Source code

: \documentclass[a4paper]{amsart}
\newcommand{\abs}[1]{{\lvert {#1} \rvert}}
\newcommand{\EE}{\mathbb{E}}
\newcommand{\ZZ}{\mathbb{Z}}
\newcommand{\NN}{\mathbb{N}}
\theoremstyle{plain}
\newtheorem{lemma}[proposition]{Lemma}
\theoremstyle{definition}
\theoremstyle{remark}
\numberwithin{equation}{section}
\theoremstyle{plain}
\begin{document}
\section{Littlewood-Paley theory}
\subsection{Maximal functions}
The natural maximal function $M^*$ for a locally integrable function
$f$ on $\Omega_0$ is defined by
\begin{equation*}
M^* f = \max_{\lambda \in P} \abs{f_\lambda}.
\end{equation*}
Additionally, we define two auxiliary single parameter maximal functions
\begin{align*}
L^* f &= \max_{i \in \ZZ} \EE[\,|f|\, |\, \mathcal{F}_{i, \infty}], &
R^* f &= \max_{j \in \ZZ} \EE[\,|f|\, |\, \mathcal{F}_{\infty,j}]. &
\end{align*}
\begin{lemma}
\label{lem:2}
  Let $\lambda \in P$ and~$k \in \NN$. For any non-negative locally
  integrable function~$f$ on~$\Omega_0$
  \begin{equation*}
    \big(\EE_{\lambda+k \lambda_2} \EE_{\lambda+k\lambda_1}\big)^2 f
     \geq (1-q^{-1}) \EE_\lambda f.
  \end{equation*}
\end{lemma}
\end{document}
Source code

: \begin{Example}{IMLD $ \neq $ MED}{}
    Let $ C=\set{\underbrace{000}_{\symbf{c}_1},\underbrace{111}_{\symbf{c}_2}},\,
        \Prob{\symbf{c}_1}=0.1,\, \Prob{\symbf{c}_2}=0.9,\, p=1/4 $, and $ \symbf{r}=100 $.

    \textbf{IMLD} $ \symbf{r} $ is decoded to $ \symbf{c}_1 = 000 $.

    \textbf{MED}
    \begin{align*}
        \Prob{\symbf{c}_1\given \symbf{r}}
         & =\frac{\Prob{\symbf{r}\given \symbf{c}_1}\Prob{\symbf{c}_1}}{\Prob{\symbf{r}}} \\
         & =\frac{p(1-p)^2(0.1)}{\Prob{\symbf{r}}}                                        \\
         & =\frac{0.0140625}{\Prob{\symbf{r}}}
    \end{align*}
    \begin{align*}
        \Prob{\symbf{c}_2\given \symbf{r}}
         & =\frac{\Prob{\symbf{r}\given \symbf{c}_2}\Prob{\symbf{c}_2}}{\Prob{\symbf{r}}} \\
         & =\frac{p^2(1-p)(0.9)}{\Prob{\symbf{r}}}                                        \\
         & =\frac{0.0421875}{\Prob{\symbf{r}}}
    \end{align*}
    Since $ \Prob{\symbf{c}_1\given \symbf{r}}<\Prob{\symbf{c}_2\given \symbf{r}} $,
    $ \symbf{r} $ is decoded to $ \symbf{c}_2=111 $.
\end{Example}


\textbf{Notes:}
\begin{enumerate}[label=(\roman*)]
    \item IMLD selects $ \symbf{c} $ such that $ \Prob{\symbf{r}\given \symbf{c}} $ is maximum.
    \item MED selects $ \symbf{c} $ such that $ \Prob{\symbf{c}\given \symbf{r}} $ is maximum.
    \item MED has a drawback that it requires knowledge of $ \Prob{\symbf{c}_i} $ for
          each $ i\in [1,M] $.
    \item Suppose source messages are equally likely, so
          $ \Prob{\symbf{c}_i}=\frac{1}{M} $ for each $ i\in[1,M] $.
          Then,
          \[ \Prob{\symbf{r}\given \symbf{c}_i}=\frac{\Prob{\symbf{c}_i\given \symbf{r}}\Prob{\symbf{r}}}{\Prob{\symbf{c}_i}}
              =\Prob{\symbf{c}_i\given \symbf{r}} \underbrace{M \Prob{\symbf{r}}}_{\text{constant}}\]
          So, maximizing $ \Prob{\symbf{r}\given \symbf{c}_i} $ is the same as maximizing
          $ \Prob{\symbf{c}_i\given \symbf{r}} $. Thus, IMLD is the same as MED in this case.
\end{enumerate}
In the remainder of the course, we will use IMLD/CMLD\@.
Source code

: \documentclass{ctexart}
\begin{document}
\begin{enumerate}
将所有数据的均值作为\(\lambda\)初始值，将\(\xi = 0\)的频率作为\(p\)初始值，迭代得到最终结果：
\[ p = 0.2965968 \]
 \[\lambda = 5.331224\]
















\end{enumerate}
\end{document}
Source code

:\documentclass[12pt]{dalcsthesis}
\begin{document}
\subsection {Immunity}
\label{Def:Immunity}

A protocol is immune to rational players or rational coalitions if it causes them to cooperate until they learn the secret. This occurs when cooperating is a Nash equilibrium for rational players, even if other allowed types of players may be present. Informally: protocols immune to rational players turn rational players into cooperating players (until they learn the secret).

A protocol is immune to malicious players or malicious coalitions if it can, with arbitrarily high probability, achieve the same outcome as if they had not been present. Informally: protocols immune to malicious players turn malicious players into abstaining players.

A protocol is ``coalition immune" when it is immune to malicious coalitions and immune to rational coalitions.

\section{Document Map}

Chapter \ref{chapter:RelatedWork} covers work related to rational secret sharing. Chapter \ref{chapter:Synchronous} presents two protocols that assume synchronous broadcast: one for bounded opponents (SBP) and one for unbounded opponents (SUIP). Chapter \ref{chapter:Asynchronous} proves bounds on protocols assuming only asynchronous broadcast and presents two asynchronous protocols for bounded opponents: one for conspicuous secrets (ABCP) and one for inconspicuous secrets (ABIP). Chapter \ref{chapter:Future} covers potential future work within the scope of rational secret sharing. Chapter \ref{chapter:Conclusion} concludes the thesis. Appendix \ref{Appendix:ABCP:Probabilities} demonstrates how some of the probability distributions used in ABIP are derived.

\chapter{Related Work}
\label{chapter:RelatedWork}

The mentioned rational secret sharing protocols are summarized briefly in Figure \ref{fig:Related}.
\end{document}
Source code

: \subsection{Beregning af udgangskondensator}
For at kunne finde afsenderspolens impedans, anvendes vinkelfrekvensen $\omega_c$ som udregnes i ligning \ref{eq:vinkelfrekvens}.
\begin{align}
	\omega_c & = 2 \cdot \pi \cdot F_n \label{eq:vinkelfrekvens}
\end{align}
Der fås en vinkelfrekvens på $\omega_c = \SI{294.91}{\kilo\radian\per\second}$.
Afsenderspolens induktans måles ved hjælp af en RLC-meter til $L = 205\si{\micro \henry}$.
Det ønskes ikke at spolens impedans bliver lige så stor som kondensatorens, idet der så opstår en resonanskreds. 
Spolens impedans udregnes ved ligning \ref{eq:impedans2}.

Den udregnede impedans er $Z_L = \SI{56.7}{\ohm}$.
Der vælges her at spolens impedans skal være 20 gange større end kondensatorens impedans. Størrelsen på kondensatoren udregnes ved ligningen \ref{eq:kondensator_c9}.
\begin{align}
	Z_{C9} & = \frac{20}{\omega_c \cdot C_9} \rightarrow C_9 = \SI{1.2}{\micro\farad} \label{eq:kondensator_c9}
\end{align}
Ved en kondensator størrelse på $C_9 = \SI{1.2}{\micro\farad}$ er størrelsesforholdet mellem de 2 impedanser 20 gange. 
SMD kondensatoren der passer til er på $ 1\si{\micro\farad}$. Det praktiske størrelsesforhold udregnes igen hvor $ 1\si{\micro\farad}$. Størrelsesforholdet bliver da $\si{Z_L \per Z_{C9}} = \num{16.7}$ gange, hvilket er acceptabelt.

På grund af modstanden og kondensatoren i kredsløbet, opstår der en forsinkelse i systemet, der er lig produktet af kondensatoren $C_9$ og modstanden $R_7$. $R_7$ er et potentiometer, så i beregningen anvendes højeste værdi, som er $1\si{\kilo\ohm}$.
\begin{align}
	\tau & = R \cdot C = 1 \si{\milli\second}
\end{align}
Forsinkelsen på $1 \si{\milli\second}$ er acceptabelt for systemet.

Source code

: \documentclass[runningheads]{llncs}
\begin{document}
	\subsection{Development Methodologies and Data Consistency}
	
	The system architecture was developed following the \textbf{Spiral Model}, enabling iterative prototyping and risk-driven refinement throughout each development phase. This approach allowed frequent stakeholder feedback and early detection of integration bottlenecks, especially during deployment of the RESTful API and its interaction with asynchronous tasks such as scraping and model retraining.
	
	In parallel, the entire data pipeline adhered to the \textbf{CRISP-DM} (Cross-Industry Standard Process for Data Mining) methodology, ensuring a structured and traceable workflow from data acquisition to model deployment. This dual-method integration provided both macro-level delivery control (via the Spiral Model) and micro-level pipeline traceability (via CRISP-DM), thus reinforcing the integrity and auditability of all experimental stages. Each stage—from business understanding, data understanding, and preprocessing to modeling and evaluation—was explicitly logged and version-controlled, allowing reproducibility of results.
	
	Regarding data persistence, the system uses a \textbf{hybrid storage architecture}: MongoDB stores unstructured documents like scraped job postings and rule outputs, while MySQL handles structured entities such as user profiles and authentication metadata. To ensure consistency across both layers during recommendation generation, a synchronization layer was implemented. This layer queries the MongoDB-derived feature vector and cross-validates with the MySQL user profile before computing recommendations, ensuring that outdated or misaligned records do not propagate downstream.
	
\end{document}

# # # # # # #

→ WHAT IS REQUIRED
Reproducing the whole listing above is not the task. Copy exactly only the lines from the one with "2 \cdot \pi" to the one with "Ved en kondensator", both kept.

→ REPLY TO THE TASK
	\omega_c & = 2 \cdot \pi \cdot F_n \label{eq:vinkelfrekvens}
\end{align}
Der fås en vinkelfrekvens på $\omega_c = \SI{294.91}{\kilo\radian\per\second}$.
Afsenderspolens induktans måles ved hjælp af en RLC-meter til $L = 205\si{\micro \henry}$.
Det ønskes ikke at spolens impedans bliver lige så stor som kondensatorens, idet der så opstår en resonanskreds. 
Spolens impedans udregnes ved ligning \ref{eq:impedans2}.

Den udregnede impedans er $Z_L = \SI{56.7}{\ohm}$.
Der vælges her at spolens impedans skal være 20 gange større end kondensatorens impedans. Størrelsen på kondensatoren udregnes ved ligningen \ref{eq:kondensator_c9}.
\begin{align}
	Z_{C9} & = \frac{20}{\omega_c \cdot C_9} \rightarrow C_9 = \SI{1.2}{\micro\farad} \label{eq:kondensator_c9}
\end{align}
Ved en kondensator størrelse på $C_9 = \SI{1.2}{\micro\farad}$ er størrelsesforholdet mellem de 2 impedanser 20 gange. 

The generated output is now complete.